Leaving out all pictures, retype the records exactly.

(Extracted records):

▽

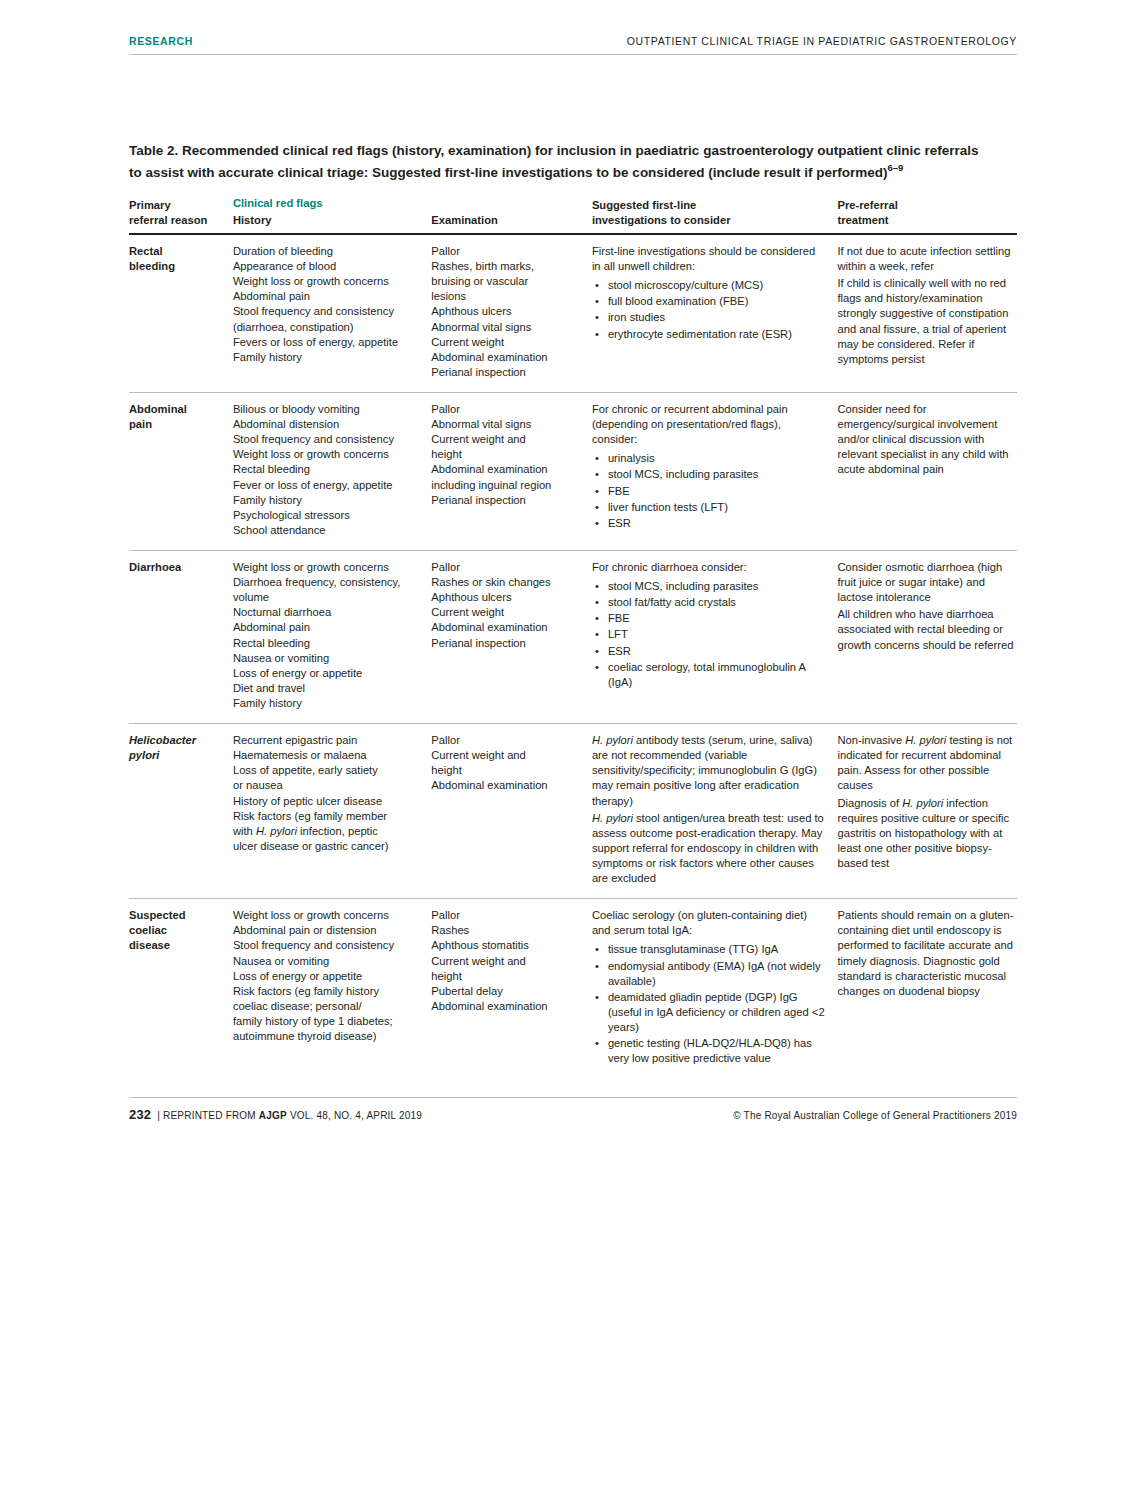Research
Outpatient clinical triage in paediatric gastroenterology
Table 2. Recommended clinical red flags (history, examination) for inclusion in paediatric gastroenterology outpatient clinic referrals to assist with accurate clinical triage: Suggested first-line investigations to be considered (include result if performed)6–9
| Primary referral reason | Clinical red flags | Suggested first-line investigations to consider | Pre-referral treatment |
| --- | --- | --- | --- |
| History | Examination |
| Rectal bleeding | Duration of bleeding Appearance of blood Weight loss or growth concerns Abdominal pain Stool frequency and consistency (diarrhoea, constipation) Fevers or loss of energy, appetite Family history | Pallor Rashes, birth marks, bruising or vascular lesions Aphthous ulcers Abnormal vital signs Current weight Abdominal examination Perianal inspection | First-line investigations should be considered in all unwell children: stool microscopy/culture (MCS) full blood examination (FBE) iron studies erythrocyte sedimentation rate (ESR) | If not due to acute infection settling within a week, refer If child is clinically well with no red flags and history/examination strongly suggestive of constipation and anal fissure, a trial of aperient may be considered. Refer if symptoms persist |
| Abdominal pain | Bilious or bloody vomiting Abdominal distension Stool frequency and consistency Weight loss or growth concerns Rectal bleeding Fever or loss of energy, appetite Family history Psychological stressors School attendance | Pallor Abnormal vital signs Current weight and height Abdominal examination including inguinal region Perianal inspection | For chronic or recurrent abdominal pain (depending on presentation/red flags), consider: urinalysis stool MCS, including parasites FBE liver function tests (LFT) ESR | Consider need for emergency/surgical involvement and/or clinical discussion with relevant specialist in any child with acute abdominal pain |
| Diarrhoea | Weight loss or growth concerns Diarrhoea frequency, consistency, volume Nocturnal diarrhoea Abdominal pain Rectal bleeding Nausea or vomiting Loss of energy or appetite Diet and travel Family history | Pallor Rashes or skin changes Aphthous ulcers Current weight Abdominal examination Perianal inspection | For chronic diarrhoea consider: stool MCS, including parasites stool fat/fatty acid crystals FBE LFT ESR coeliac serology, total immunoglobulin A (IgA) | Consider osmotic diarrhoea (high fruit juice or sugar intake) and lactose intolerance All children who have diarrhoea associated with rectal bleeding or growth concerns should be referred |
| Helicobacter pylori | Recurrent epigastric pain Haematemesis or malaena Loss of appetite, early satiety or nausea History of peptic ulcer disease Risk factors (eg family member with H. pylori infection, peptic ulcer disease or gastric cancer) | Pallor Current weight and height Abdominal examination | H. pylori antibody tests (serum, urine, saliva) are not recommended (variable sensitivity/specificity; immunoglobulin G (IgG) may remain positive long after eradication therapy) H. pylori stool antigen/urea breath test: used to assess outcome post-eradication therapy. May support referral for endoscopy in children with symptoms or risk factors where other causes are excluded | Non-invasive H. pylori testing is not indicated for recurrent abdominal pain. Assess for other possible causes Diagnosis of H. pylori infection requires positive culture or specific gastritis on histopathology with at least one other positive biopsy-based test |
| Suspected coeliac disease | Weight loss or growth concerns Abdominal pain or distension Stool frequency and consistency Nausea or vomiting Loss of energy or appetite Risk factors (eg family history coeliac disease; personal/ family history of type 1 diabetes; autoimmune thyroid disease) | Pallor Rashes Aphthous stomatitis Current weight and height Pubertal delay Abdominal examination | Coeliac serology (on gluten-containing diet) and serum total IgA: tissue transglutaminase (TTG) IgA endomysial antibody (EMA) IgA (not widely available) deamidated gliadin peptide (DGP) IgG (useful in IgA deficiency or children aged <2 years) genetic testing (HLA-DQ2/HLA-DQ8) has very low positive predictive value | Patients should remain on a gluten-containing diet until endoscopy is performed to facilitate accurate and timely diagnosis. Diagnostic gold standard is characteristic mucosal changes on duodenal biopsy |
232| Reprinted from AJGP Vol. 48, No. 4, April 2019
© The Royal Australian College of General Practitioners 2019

△

(COMPLETED EXERCISE):
Research
Outpatient clinical triage in paediatric gastroenterology
Table 2. Recommended clinical red flags (history, examination) for inclusion in paediatric gastroenterology outpatient clinic referrals to assist with accurate clinical triage: Suggested first-line investigations to be considered (include result if performed)6–9
| Primary referral reason | Clinical red flags | Suggested first-line investigations to consider | Pre-referral treatment |
| --- | --- | --- | --- |
| History | Examination |
| Rectal bleeding | Duration of bleeding Appearance of blood Weight loss or growth concerns Abdominal pain Stool frequency and consistency (diarrhoea, constipation) Fevers or loss of energy, appetite Family history | Pallor Rashes, birth marks, bruising or vascular lesions Aphthous ulcers Abnormal vital signs Current weight Abdominal examination Perianal inspection | First-line investigations should be considered in all unwell children: stool microscopy/culture (MCS) full blood examination (FBE) iron studies erythrocyte sedimentation rate (ESR) | If not due to acute infection settling within a week, refer If child is clinically well with no red flags and history/examination strongly suggestive of constipation and anal fissure, a trial of aperient may be considered. Refer if symptoms persist |
| Abdominal pain | Bilious or bloody vomiting Abdominal distension Stool frequency and consistency Weight loss or growth concerns Rectal bleeding Fever or loss of energy, appetite Family history Psychological stressors School attendance | Pallor Abnormal vital signs Current weight and height Abdominal examination including inguinal region Perianal inspection | For chronic or recurrent abdominal pain (depending on presentation/red flags), consider: urinalysis stool MCS, including parasites FBE liver function tests (LFT) ESR | Consider need for emergency/surgical involvement and/or clinical discussion with relevant specialist in any child with acute abdominal pain |
| Diarrhoea | Weight loss or growth concerns Diarrhoea frequency, consistency, volume Nocturnal diarrhoea Abdominal pain Rectal bleeding Nausea or vomiting Loss of energy or appetite Diet and travel Family history | Pallor Rashes or skin changes Aphthous ulcers Current weight Abdominal examination Perianal inspection | For chronic diarrhoea consider: stool MCS, including parasites stool fat/fatty acid crystals FBE LFT ESR coeliac serology, total immunoglobulin A (IgA) | Consider osmotic diarrhoea (high fruit juice or sugar intake) and lactose intolerance All children who have diarrhoea associated with rectal bleeding or growth concerns should be referred |
| Helicobacter pylori | Recurrent epigastric pain Haematemesis or malaena Loss of appetite, early satiety or nausea History of peptic ulcer disease Risk factors (eg family member with H. pylori infection, peptic ulcer disease or gastric cancer) | Pallor Current weight and height Abdominal examination | H. pylori antibody tests (serum, urine, saliva) are not recommended (variable sensitivity/specificity; immunoglobulin G (IgG) may remain positive long after eradication therapy) H. pylori stool antigen/urea breath test: used to assess outcome post-eradication therapy. May support referral for endoscopy in children with symptoms or risk factors where other causes are excluded | Non-invasive H. pylori testing is not indicated for recurrent abdominal pain. Assess for other possible causes Diagnosis of H. pylori infection requires positive culture or specific gastritis on histopathology with at least one other positive biopsy-based test |
| Suspected coeliac disease | Weight loss or growth concerns Abdominal pain or distension Stool frequency and consistency Nausea or vomiting Loss of energy or appetite Risk factors (eg family history coeliac disease; personal/ family history of type 1 diabetes; autoimmune thyroid disease) | Pallor Rashes Aphthous stomatitis Current weight and height Pubertal delay Abdominal examination | Coeliac serology (on gluten-containing diet) and serum total IgA: tissue transglutaminase (TTG) IgA endomysial antibody (EMA) IgA (not widely available) deamidated gliadin peptide (DGP) IgG (useful in IgA deficiency or children aged <2 years) genetic testing (HLA-DQ2/HLA-DQ8) has very low positive predictive value | Patients should remain on a gluten-containing diet until endoscopy is performed to facilitate accurate and timely diagnosis. Diagnostic gold standard is characteristic mucosal changes on duodenal biopsy |
232| Reprinted from AJGP Vol. 48, No. 4, April 2019
© The Royal Australian College of General Practitioners 2019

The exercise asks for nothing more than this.